Standard & Poor’s: assetto UE da cambiare

Che l’Unione europea abbia un’urgente necessità di essere trasformata profondamente nella sua struttura istituzionale, ce ne eravamo accorti da tempo. Soprattutto dopo gli eventi scottanti dell’ultimo anno quali immigrazione, attentati terroristici e Brexit, un sempre maggior numero di politici e analisti ha auspicato un radicale cambiamento nel modo in cui l’UE viene amministrata. E’ palese come sia necessaria una risposta chiara da parte dei capi di governo nazionali ed europei, per restituire l’Europa ai suoi cittadini ed evitarne il collasso definitivo.

Alle voci provenienti da politica e opinione pubblica, lo scorso 25 luglio si è inserita nelle discussioni anche Standard and Poor’s (S&P), una delle tre principali agenzie di rating del mondo, con sede negli Stati Uniti.

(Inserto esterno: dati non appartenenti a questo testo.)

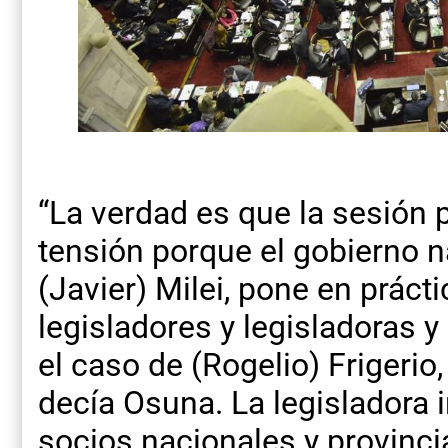
“La verdad es que la sesión 
tensión porque el gobierno na
(Javier) Milei, pone en práct
legisladores y legisladoras 
el caso de (Rogelio) Frigerio
decía Osuna. La legisladora i
socios nacionales y provinci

In base alle ultime analisi finanziarie sul continente, l’agenzia ha annunciato di aver abbassato di un gradino il rating dell’Unione europea da un valore AA+ ad AA, spiegando che tale scelta deriva dalle incertezze conseguenti al voto del Regno Unito in favore della Brexit. Nella nota di S&P si legge: «Abbiamo rivalutato la coesione all’interno dell’Unione europea, che ora consideriamo come un fattore neutrale e non più positivo». Detto in altre parole, l’agenzia teme che le nuove e complicate trattative tra Europa e Regno Unito potranno rendere meno stabile il bilancio dell’Unione, indebolendone la flessibilità e introducendo incertezze sulle stime di bilancio.

La principale critica che Standard & Poor’s muove all’UE riguarda il modo in cui è strutturata: «Così come opera attualmente, l’UE non rappresenta un insieme coerente di sovranità statali», essendo quindi insostenibile nel lungo periodo. «Al momento ci sono troppi attori ed eventi in corso nella politica elettorale dei 28 Stati membri, con sviluppi politici ed economici impossibili da prevedere».

Appena tre giorni prima del referendum sulla Brexit, S&P aveva già declassato la Gran Bretagna dal rating AAA, mostrando come le analisi nazionali avessero già notato una sofferenza generale del sistema Europa. In tal senso, il sì britannico dovrebbe essere visto come “un campanello d’allarme per il resto dell’Unione”. Ma quali soluzioni proporrebbe Standard and Poor’s per risollevare l’attuale situazione stagnante del governo dell’Europa?

Secondo Paul Sheard, capo economista dell’agenzia, l’Europa ha davanti a sé due opzioni fondamentali: da un lato scegliere di accentrare su di sé maggiore sovranità politica, rendendo l’unione più solida e coerente. Dall’altro, fare in modo che gli Stati membri ritornino ad assumere il pieno controllo in alcuni settori attualmente regolati a livello sovranazionale, trasformando però l’Unione europea in una federazione politica ed economica più blanda. Quale opzione sarebbe la più efficace? In realtà, non è stato detto niente di nuovo, rispetto a ciò che già sappiamo.

Di certo la risposta non dovrebbe giungere da un’agenzia di rating statunitense, che come ben sappiamo fa il bello e il cattivo tempo su aziende, Stati e governi locali di tutto il mondo con le sue “pagelle” finanziarie a sangue freddo. C’è chi comincia a dubitare dell’effettiva utilità di tali superpotenti agenzie di rating, definendole dannose e inutili. Già nel gennaio del 2012, infatti, suscitò  molto scalpore il declassamento di tantissimi Stati UE da parte di Standard & Poor’s: esclusi dal downgrading furono solo Belgio, Olanda, Lussemburgo e Germania, mentre l’Italia perse addirittura due punti; fu minacciato per di più quel default alla Grecia che alla fine non c’è stato. In quell’occasione Mario Draghi, presidente della BCE, affermò: «Bisognerebbe imparare a vivere senza le agenzie di rating, o quanto meno imparare a fare meno affidamento sui loro giudizi».